Problem reading from buffer with numpy

LeWhoo · July 24, 2012, 2:42pm

In my TTree I have branch mag[6][172]/D

It works fine with the array module:

ua = array('d', t.mag)
len(ua)

returns 1032. However, reading in this way is very slow, so I decided to give numpy a try.

ua2 = np.frombuffer(t.mag, dtype='d')
len(ua2)

gives 129 elements. Those elements are the same as in the tree, but why only 129? Same problem exists when I try to use numpy ndarray.

LeWhoo · July 24, 2012, 3:59pm

It seems that numpy does not know how to handle this buffer - it treats it’s number of elements as number of bytes…

Anyway, I found that converting buffer to an array with the array module is very slow (a few times slower then reading the buffer from the TTree) and I am afraid numpy won’t be much faster. The question is: what is the most efficient way to convert buffer to a python array?

wlav · July 24, 2012, 9:21pm

Hi,

didn’t have time to try this out, but the numpy version should be faster, as it shouldn’t copy the buffer (like the array does).

The number 129 comes in from 6*176/sizeof(double) = 129. The problem is that internally, buffers are character-based (i.e. byte-sized) and PyROOT fudges this by changing the stride on access. There have been improvements in the buffer interface for numpy, but that was for python3, with some compatibility in p2.6 and later, and I’ve never taken the time to flesh support for this out in detail in PyROOT. The array OTOH does a normal iteration over the buffer and does not use the C-level buffer interface.

Note that, when it comes to speed, I’ve written off PyROOT completely in favor of CppyyROOT, although I still have to do builtin arrays from TTrees for it (data structures and objects work).

Anyway, again haven’t tried, but adding a “count = len(t.mag)” argument to np.frombuffer() should work.

Cheers,
Wim

LeWhoo · July 25, 2012, 9:05am

Unfortunately “count=len(t.mag)” does not work. It gives: ValueError, buffer is smaller than requested size… So I am still stuck with a very slow buffer conversion

LeWhoo · July 25, 2012, 11:44am

An itermediate solution is to use fromiter(), which is ~30% faster than array(). However, still “GetEntry()” only loop on my TTree takes ~5 s, while with filling an array with fromiter it takes ~25 s, which is a very significant time difference.

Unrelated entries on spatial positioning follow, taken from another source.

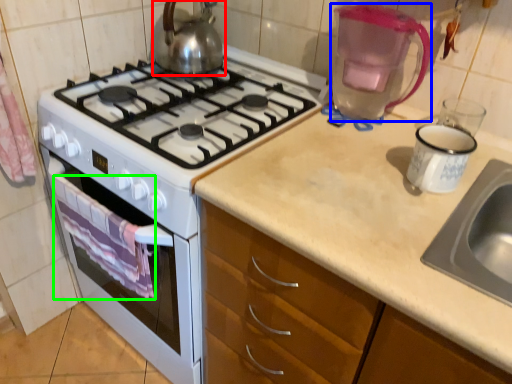
Question: Estimate the real-world distances between objects in this image. Which object is farther from kettle (highlighted by a red box), coffeepot (highlighted by a blue box) or cloth (highlighted by a green box)?

Choices:
 (A) coffeepot
 (B) cloth

Answer: (B)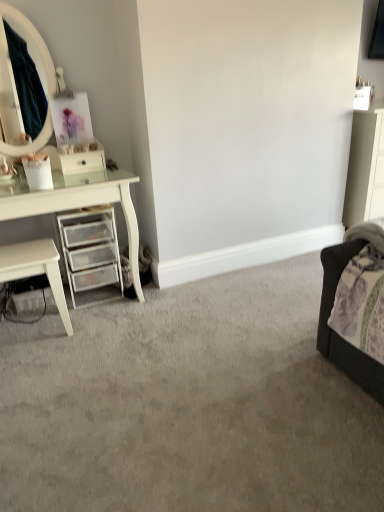
Locate an element on the screen. The width and height of the screenshot is (384, 512). free spot above white glossy drawer at left (from a real-world perspective) is located at coordinates (75, 150).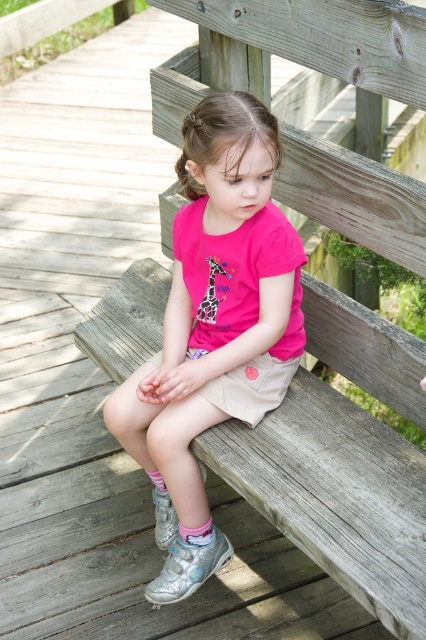
The young girl is sitting on a weathered wooden bench outdoors. She is wearing a pink matte shirt at center and has silver sneakers with colorful accents. Where is the pink matte shirt located relative to the silver sneakers?

The pink matte shirt at center is located at point (213, 326), which is centrally positioned on the girl, while the silver sneakers are on her feet below, so the shirt is above the silver sneakers.

The girl is trying to decide if her pink matte shirt at center can fit on the wooden bench at center. Based on their sizes, can the shirt fit on the bench?

The pink matte shirt at center is narrower than the wooden bench at center, so it can fit on the bench.

The young girl is sitting on the wooden bench at center. She is wearing a pink matte shirt at center. Which object is higher in the image?

The pink matte shirt at center is located above the wooden bench at center, so the pink matte shirt at center is higher.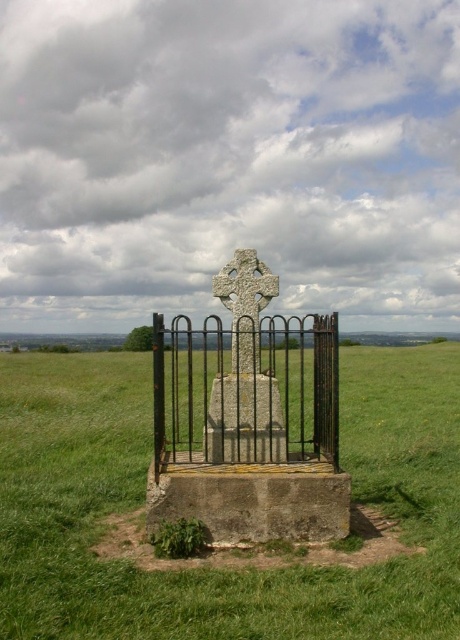
Who is positioned more to the left, black wrought iron fence at center or white stone cross at center?

black wrought iron fence at center

Is black wrought iron fence at center thinner than white stone cross at center?

Incorrect, black wrought iron fence at center's width is not less than white stone cross at center's.

Is point (263, 424) closer to viewer compared to point (241, 285)?

Yes, point (263, 424) is closer to viewer.

Identify the location of black wrought iron fence at center. This screenshot has width=460, height=640. (247, 392).

In the scene shown: Does green grassy at center lie in front of black wrought iron fence at center?

Yes, it is in front of black wrought iron fence at center.

This screenshot has height=640, width=460. Describe the element at coordinates (214, 572) in the screenshot. I see `green grassy at center` at that location.

Find the location of a particular element. green grassy at center is located at coordinates (214, 572).

Is smooth stone gravestone at center thinner than white stone cross at center?

No.

What do you see at coordinates (245, 420) in the screenshot? Image resolution: width=460 pixels, height=640 pixels. I see `smooth stone gravestone at center` at bounding box center [245, 420].

Find the location of `smooth stone gravestone at center`. smooth stone gravestone at center is located at coordinates click(245, 420).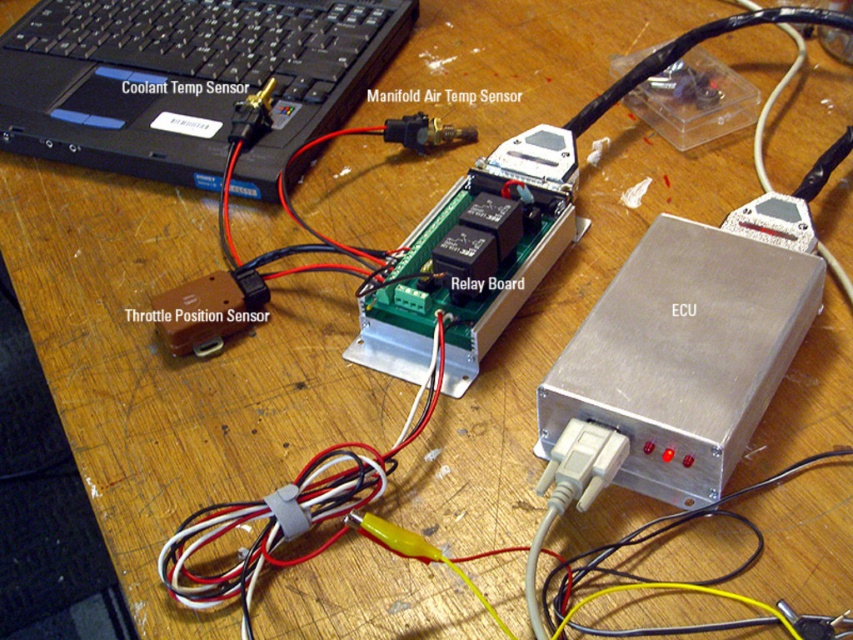
Is point (225, 76) less distant than point (677, 403)?

No, (225, 76) is further to viewer.

Who is more distant from viewer, (374,35) or (747,305)?

Positioned behind is point (374,35).

Locate an element on the screen. The width and height of the screenshot is (853, 640). black plastic laptop at upper left is located at coordinates (187, 81).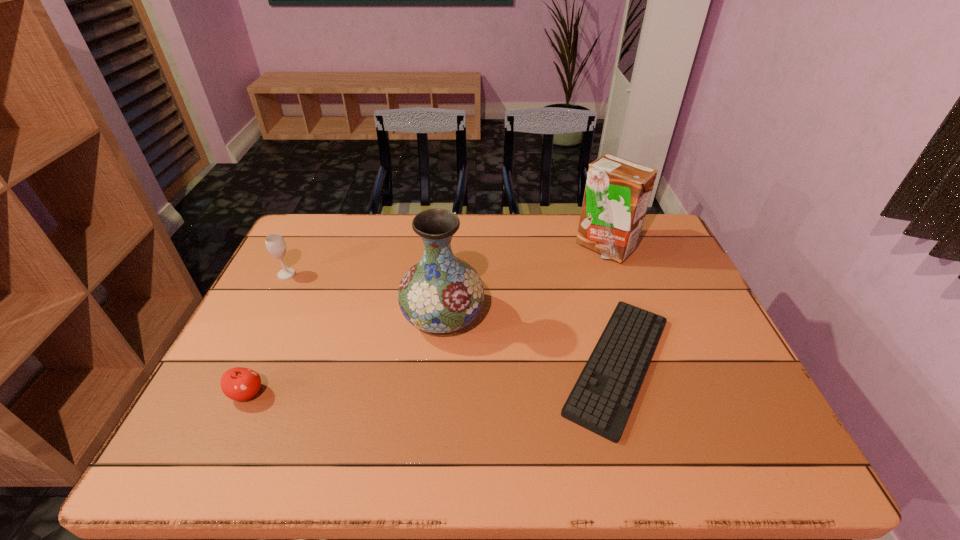
Where is `the third closest object to the third shortest object`? The height and width of the screenshot is (540, 960). the third closest object to the third shortest object is located at coordinates (601, 400).

Locate which object ranks fourth in proximity to the apple. Please provide its 2D coordinates. Your answer should be formatted as a tuple, i.e. [(x, y)], where the tuple contains the x and y coordinates of a point satisfying the conditions above.

[(617, 193)]

Locate an element on the screen. The width and height of the screenshot is (960, 540). blank space that satisfies the following two spatial constraints: 1. on the back side of the computer keyboard; 2. on the right side of the fourth tallest object is located at coordinates (260, 364).

Find the location of a particular element. vacant region that satisfies the following two spatial constraints: 1. on the back side of the shortest object; 2. on the left side of the apple is located at coordinates (260, 364).

The height and width of the screenshot is (540, 960). In order to click on free location that satisfies the following two spatial constraints: 1. on the front side of the shortest object; 2. on the left side of the wineglass in this screenshot , I will do `click(241, 364)`.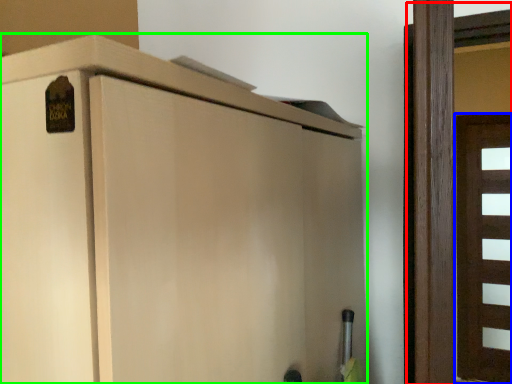
Question: Based on their relative distances, which object is nearer to door (highlighted by a red box)? Choose from door (highlighted by a blue box) and cupboard (highlighted by a green box).

Choices:
 (A) door
 (B) cupboard

Answer: (B)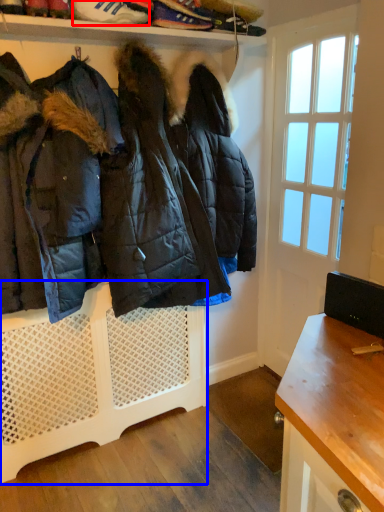
Question: Which point is closer to the camera, footwear (highlighted by a red box) or shelf (highlighted by a blue box)?

Choices:
 (A) footwear
 (B) shelf

Answer: (A)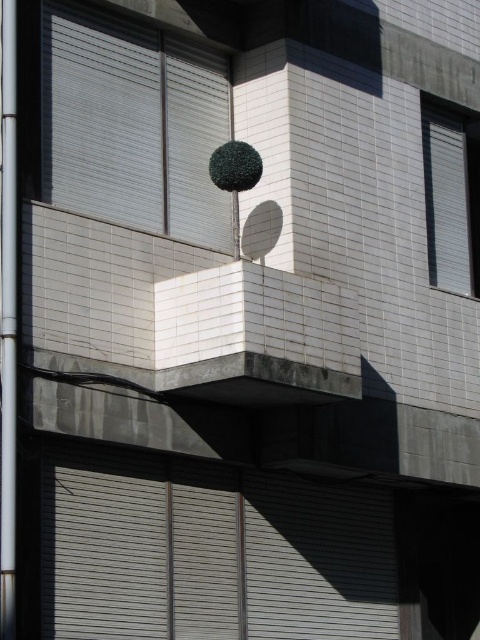
You are an architect designing a new building inspired by this scene. You need to decide whether to prioritize space for the metallic pole at left or the white matte window at upper right. Based on their sizes, which should you allocate more space to?

The white matte window at upper right requires more space since the metallic pole at left occupies less space than it.

You are an architect designing a new building and want to ensure that the metallic pole at left and the white matte window at upper right are proportionally balanced. Which object has a smaller width?

The metallic pole at left is thinner than the white matte window at upper right, so the metallic pole at left has a smaller width.

You are standing at point (54, 44) and want to reach the spherical topiary plant on the balcony. The minimum distance you can move in one step is 120 feet. Can you reach the plant in a single step?

The distance between you and the spherical topiary plant is 117.77 feet, which is less than your minimum step distance of 120 feet. Therefore, you can reach the plant in a single step.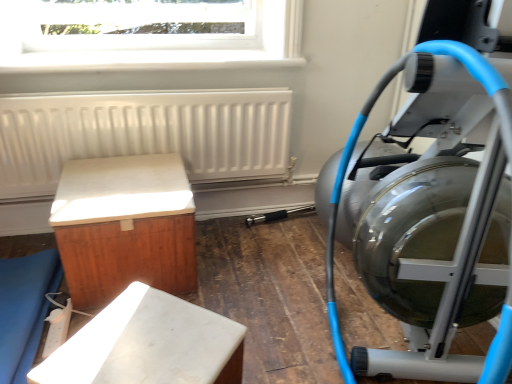
Looking at this image, measure the distance between transparent glass window at upper center and camera.

5.00 feet.

Image resolution: width=512 pixels, height=384 pixels. What do you see at coordinates (148, 344) in the screenshot? I see `white marble bench at lower center, acting as the 3th furniture starting from the left` at bounding box center [148, 344].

wlav · July 25, 2012, 4:17pm

Hi,

I’ll find some time to look into this in more detail, but what if you first do:t.mag.SetSize(len(t.mag)*8)
Or even easier, set t.mag.SetSize(sys.maxint)? After that, you can no longer iterate over t.mag (not until you reset the size anyway) as it won’t terminate properly, but the frombuffer() with properly given count may work.

Cheers,
Wim

LeWhoo · July 25, 2012, 8:53pm

Works It is about 30% faster then fromiter. However, it is still very slow compared to simply GetEntry(). I guess it may be not simple to improve it, but it seems like it could be a bottle neck for reading from TTree with PyROOT.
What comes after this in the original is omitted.